Indonesia Real Estate Report Q3 2010

Key Insights on the Real Estate Sector of Indonesia
According to our in-country sources in Indonesia, the global financial crisis had absolutely no impact whatsoever on the commercial Real Estate sector.
Economic growth did slow marginally – from 6.1% in 2008 to 4.5% in 2009. The latest data suggests to us that GDP should expand by 5.2% in 2010. However, there has been an across-the-board rise in rental rates of around 20% in 2009. This rise has taken place in spite of vacancy rates that have been running at 15-20% for most kinds of commercial properties in the three centres – Jakarta, Bandung and Denpasar/Bali – for which we have gathered data. In one or two instances, such as industrial property in Bandung, the vacancy rate has been even higher.
We see the rise in rental rates as a fairly early sign of a rerating of Indonesian assets. Market protagonists – whether they be local developers/ landlords or foreign investors – see Indonesian real estate as being underpriced given the overall business environment and prospects for the economy. So too, it would seem, do the tenants. Looking forward, our in-country sources suggest that rental rates will continue to rise in the coming year or so and we agree.
This process can continue until the business environment deteriorates sharply – which we do not expect – or rental rates reach levels where they appear high by the standards of the commercial Real Estate markets in other countries in South East Asia.
The immediate impact of the rise in rental rates has been a corresponding increase in yields. Landlords have had no incentive to sell. The number and value of transactions has, therefore, been depressed. Looking forward, though, we expect that prices and capital values will rise relative to the increasing rental rates. Accordingly, we anticipate that yields will slip gradually, in each of the cities and subsectors, over the coming five years.
Interviews with our in-country sources were conducted in late March 2010.

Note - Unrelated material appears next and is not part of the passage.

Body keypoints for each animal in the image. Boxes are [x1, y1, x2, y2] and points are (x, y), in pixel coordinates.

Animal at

Key Features Of This Report
This is the latest edition of a new series of industry reports published by BMI that seeks to identify the key dynamics of the real estate sectors of 44 countries around the world, some of which are developed and some of which are, in every sense, emerging markets. Once again, the questions that we seek to answer for each country remain as follows: What are the main issues that will matter to actors in and around real estate development in the country concerned, both over the long and the short term? What are the main constraints that they face? What are the key insights that one garners when one compares the real estate sector of the country concerned with its peers in other countries?

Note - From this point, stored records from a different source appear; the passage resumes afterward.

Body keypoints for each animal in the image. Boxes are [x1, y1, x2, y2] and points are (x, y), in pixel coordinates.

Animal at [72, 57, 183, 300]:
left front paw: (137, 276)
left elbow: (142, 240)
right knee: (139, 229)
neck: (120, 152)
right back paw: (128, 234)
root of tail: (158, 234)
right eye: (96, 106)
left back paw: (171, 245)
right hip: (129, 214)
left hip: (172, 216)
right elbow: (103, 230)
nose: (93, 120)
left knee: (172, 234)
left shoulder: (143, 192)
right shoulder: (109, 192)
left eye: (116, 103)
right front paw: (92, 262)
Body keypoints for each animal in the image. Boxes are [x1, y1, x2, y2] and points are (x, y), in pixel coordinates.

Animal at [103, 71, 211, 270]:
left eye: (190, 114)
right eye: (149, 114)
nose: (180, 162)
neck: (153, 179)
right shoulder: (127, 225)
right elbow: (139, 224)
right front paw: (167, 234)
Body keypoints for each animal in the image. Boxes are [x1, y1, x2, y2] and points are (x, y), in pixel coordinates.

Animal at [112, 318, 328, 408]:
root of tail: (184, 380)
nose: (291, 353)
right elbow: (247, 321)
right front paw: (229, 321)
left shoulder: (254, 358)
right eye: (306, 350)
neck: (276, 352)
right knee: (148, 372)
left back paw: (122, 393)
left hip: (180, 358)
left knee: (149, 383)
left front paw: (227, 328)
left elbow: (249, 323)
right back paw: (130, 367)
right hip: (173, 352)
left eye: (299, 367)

For Q3 we have introduced a very substantial new improvement to the reports. We have incorporated data and qualitative observations provided to us by commercial real estate agents operating in the countries we survey. As a result we have gained a much clearer picture of the balance between demand and supply in each of three main sub-sectors – office, retail and industrial. We have also introduced a new approach to the forecasting of rental yields, which is discussed in the methodology sector of this report.